3 questions à Nicolas Mottis, Président du conseil scientifique de FAIR
Publiée le 04.09.2024
1. Comment avez-vous connu la finance solidaire et que vous évoque-t-elle ?
Je travaille sur la finance responsable depuis presque 20 ans et la finance solidaire a toujours été dans le paysage. À de nombreuses reprises, j’ai eu l’occasion de regarder ce qu’elle faisait, que ce soit par exemple sur les questions de label avec le label Finansol, qui est probablement l’un des plus robustes, ou bien encore tous les débats sur les notions d’impact.
La finance solidaire m’évoque beaucoup de choses avec un grand nombre d’initiatives et de développements originaux. Pour être plus spécifique, je citerais notamment trois aspects : un niveau d’engagement plus fort de ses acteurs, se traduisant par une capacité à arbitrer entre performance économique et performances ESG ; un fort accent sur les questions sociales ; une recherche poussée d’impact réel sur le terrain avec de nombreux projets ayant un fort ancrage territorial. Trois dimensions que l’on retrouve souvent dans la finance responsable en général, mais avec des niveaux d’intensité beaucoup plus faibles.
Autre point que j’aimerais évoquer, la dimension encore très militante de beaucoup d’acteurs de la finance solidaire que je peux croiser.
2. Quels rapprochements et différences peut-on faire avec l'ISR ?
Précisément le côté militant que je viens d’évoquer : il était encore très présent il y a une quinzaine d’année avec des pionniers qui tentaient de réellement faire changer les pratiques de la finance classique. Il s’est estompé ces dernières années avec l’explosion du domaine, l’arrivée de nombreux acteurs intéressés, mais pas plus convaincus que cela… ce que l’on appelle la « mainstreamisation de l’ISR » dans la littérature, une sorte de dilution qui a accompagné sa très forte croissance.
Sur les différences entre ISR et Finance solidaire, outre la taille du domaine, beaucoup plus restreinte dans le second cas, j’en citerais notamment deux :
La finance solidaire intègre des outils et des classes d’actifs très variés que l’on ne retrouve pas dans l’ISR. C’est à la fois plus petit en termes de montants ou d’actifs sous gestion et beaucoup plus varié,
Le cadre réglementaire est différent, plus lié à l’ESS qu’à l’AMF ou aux marchés financiers en général. Le poids de la réglementation, notamment nationale, est beaucoup plus fort dans la finance solidaire.
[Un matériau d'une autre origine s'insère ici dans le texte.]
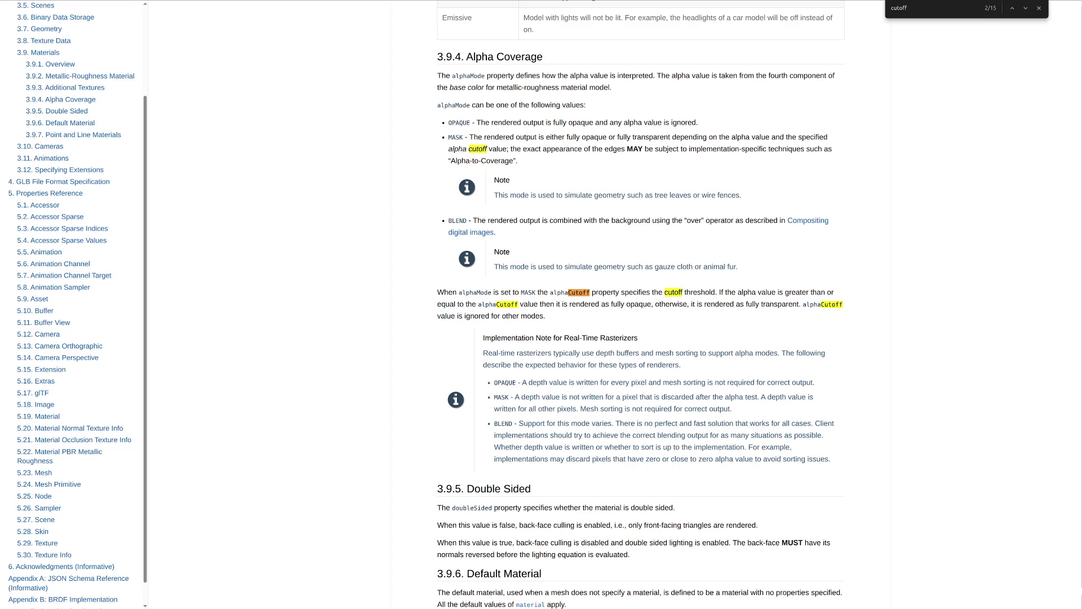
Return to section 5.19 Material from the sidebar contents.
left_click(48, 417)
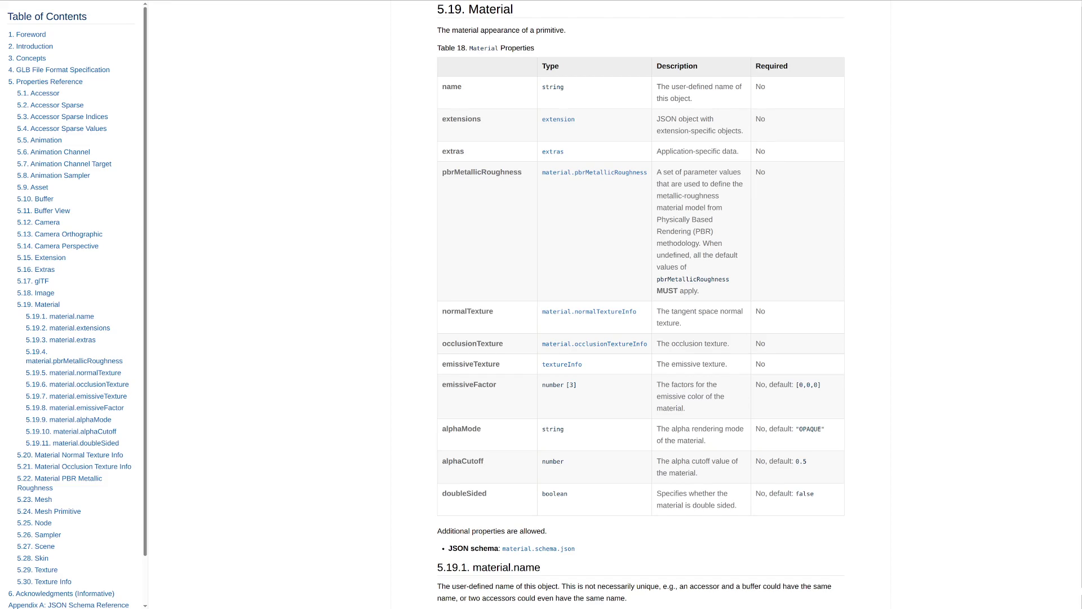
scroll(641, 305, "up", 3)
scroll(641, 305, "down", 5)
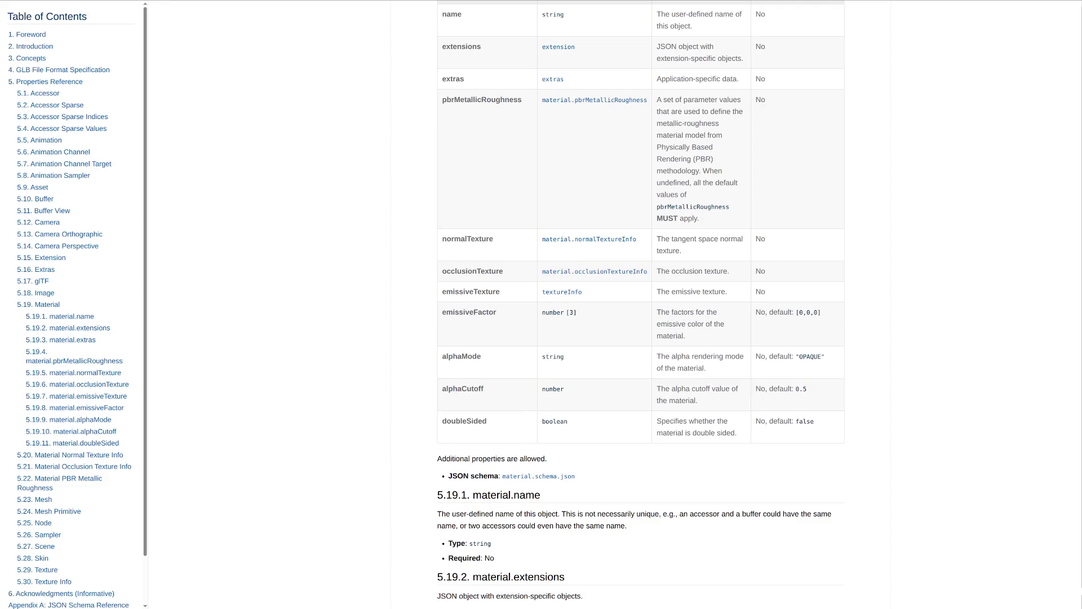
scroll(641, 305, "up", 1)
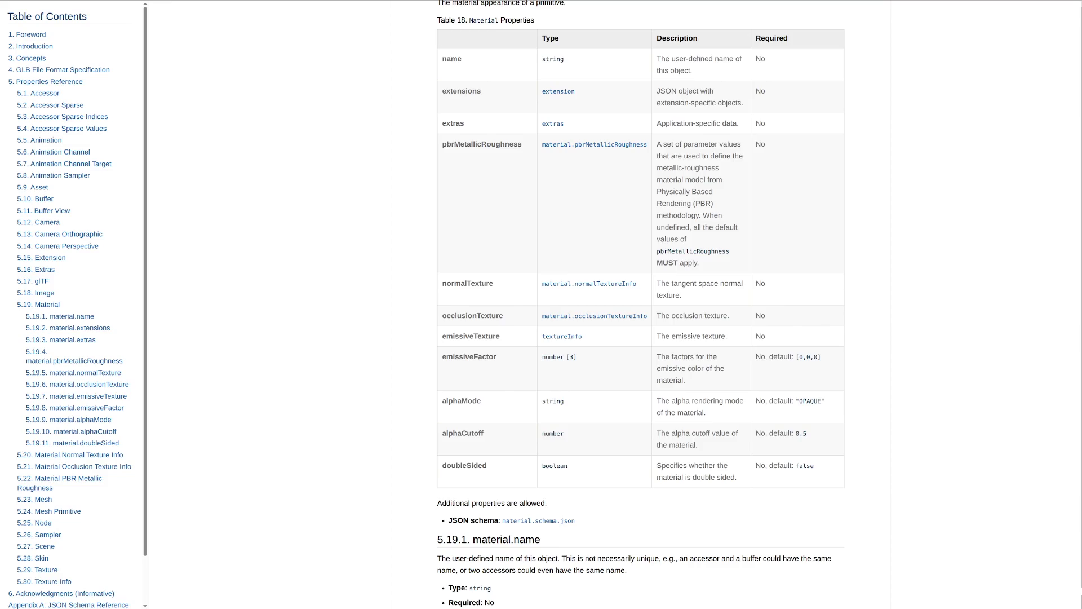
Search the page for 'cutoff' again to reach the 3.9.4 Alpha Coverage matches.
key("ctrl+f")
type("cutoff")
key("Return")
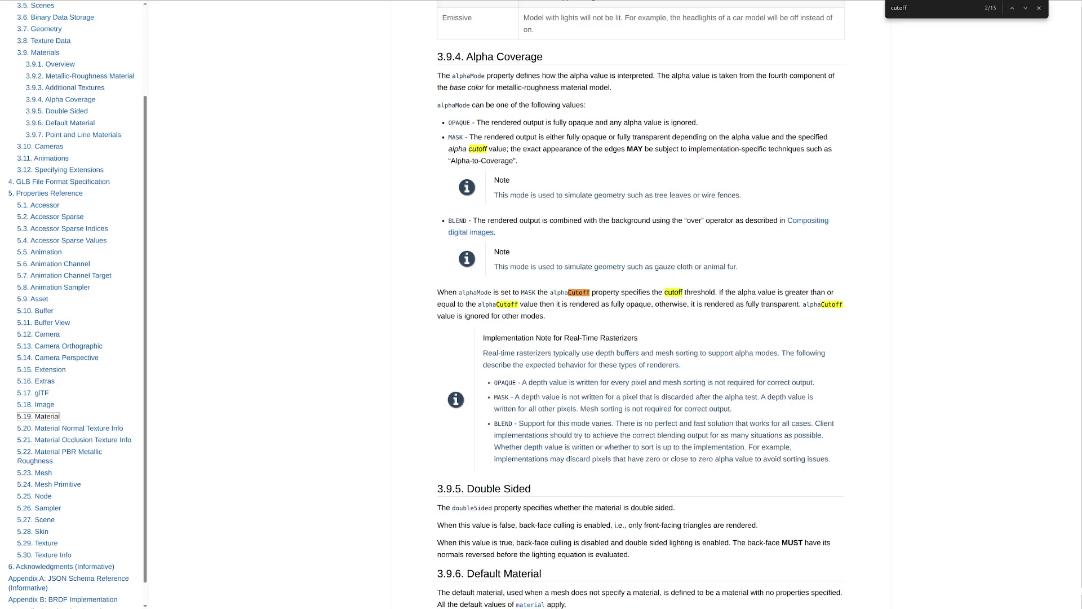
Close the find bar and select the BLEND bullet paragraph text in 3.9.4.
left_click(1038, 8)
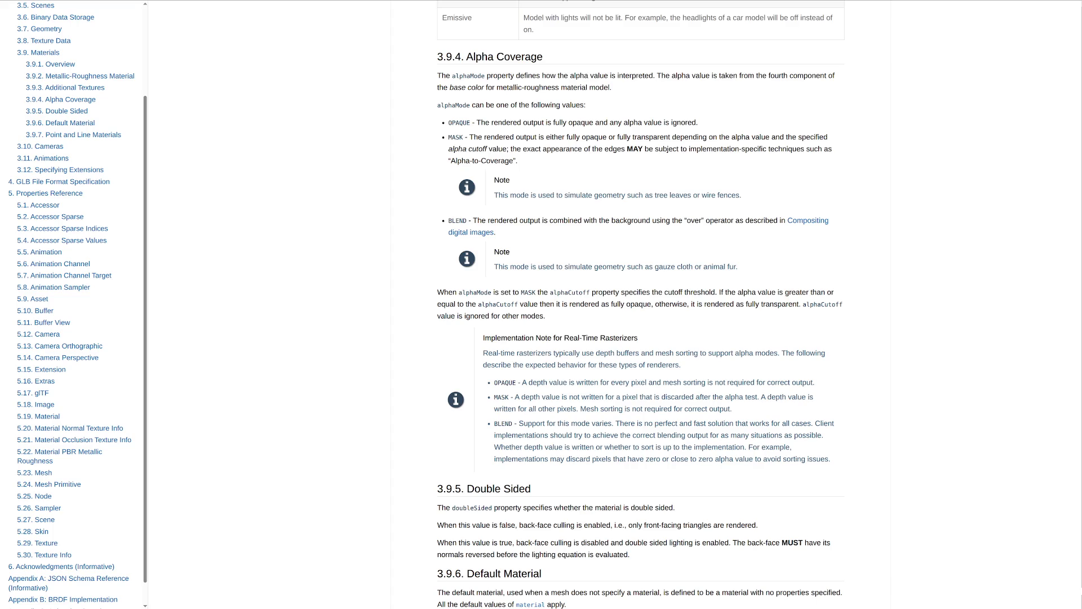
left_click_drag(498, 232, 448, 220)
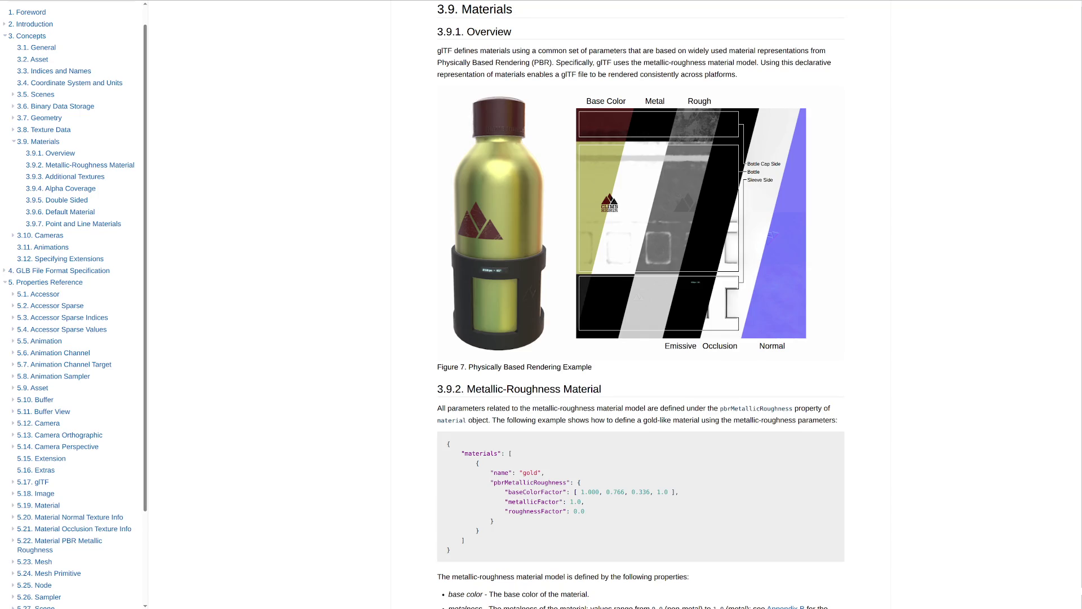
scroll(641, 305, "down", 5)
scroll(641, 304, "down", 5)
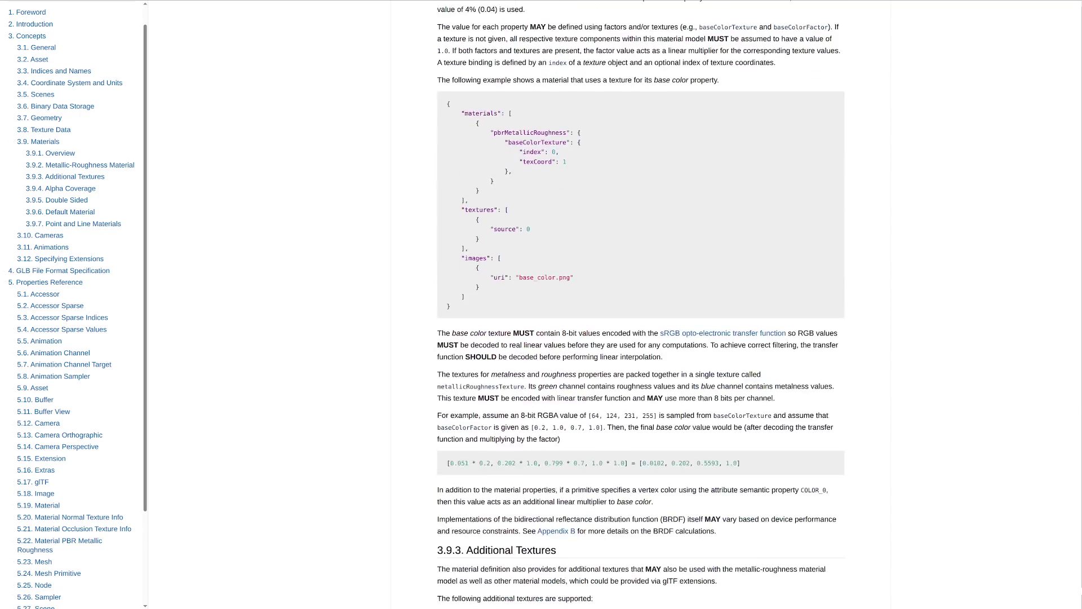
scroll(642, 304, "down", 5)
scroll(641, 305, "down", 5)
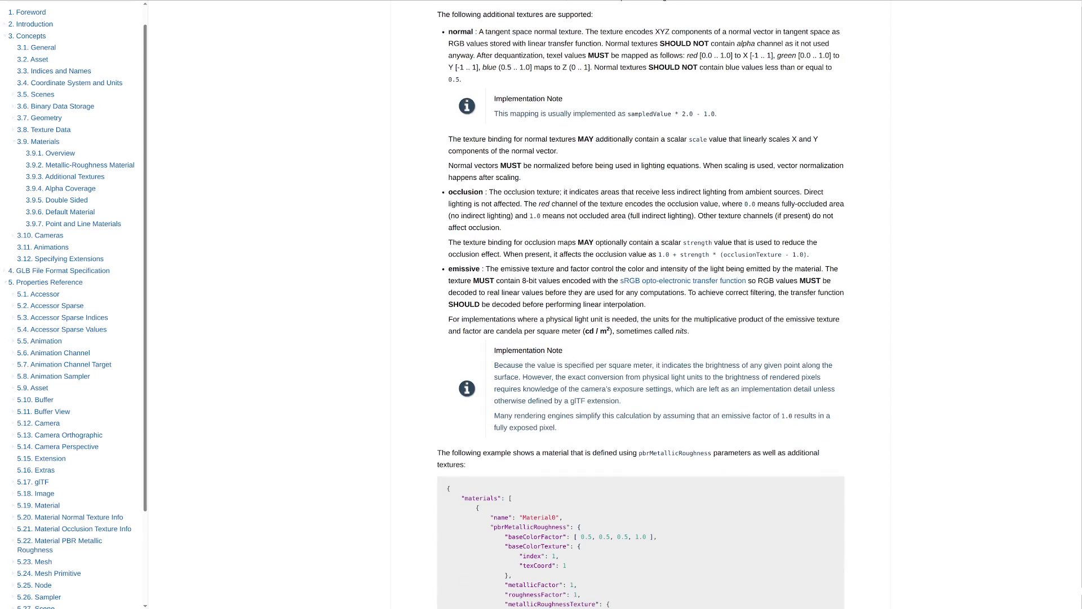
scroll(641, 304, "up", 3)
scroll(641, 305, "down", 2)
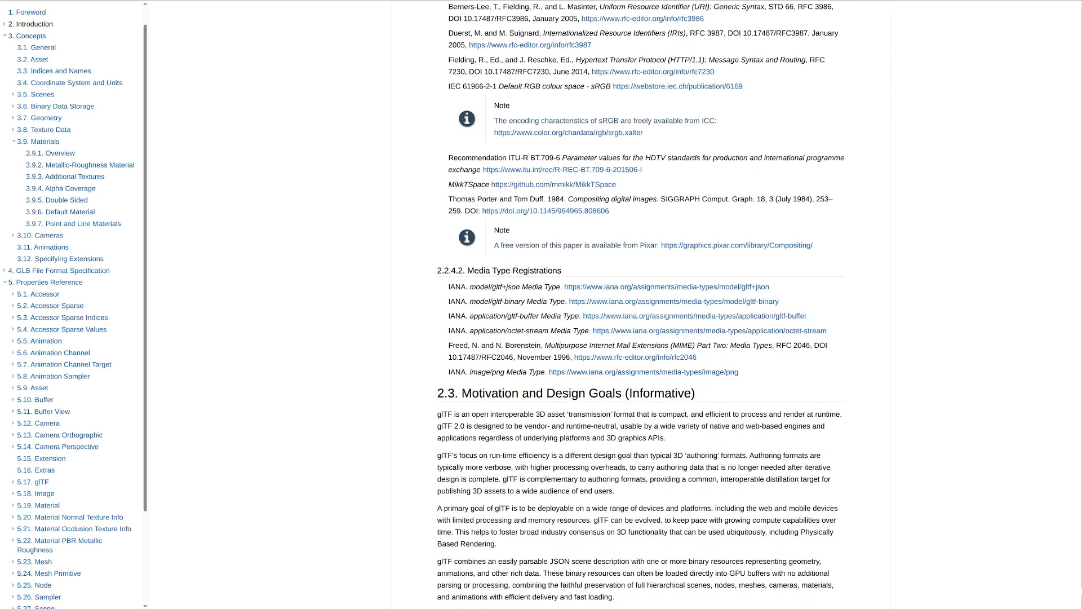
scroll(642, 305, "down", 2)
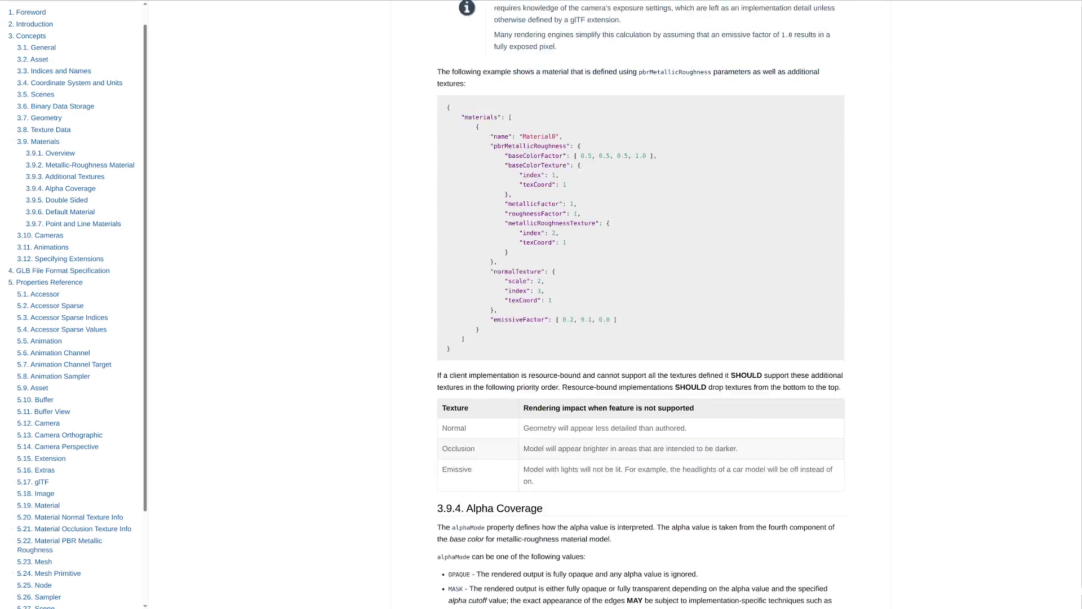
scroll(641, 304, "down", 4)
scroll(641, 305, "down", 2)
scroll(641, 305, "down", 1)
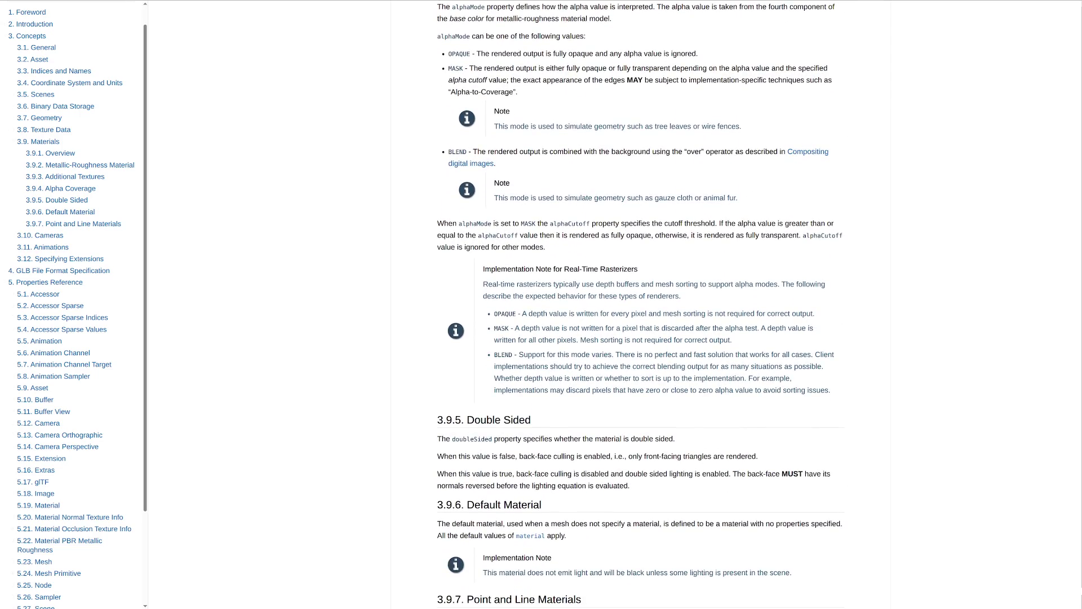
Follow the 'Compositing digital images' link from the BLEND bullet to its reference entry.
key("Tab")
Ceci-dit, il y a aussi de vrais points communs : les mêmes défis pour montrer la valeur ajoutée de l’approche, faire évoluer le cadre réglementaire, augmenter les montants sous gestion, prouver l’impact des projets engagés à des parties prenantes très variées, etc.
3. Comment voyez-vous le paysage de la finance responsable/solidaire dans quelques années ?
Le niveau d’exigence de ce paysage va considérablement monter. La réalité des engagements pris depuis des années sur de nombreux projets va pouvoir être testée, le niveau de compétence générale augmente et avec lui l’exigence de clarté et de preuve, la montée des accusations de greenwashing (souvent fondées) va pousser à une plus grande professionnalisation des projets et de leur gouvernance, le niveau de sélectivité devrait donc augmenter, etc.
Mais comme les besoins à couvrir sont énormes et que les contraintes budgétaires de la puissance publique en France en particulier tarissent cette source, il faudra aller chercher dans le privé les ressources nécessaires aux projets.
Un niveau d’attente croissant, un niveau d’expertise croissant, mais des moyens de plus en plus contraints et sollicités… il y a quelques vrais enjeux pour concevoir et améliorer un cadre qui favorisera l’émergence de solutions solides de finance solidaire.
Le CS pourrait utilement contribuer à ces évolutions, notamment en capitalisant sur les retours d’expériences uniques que Fair peut générer.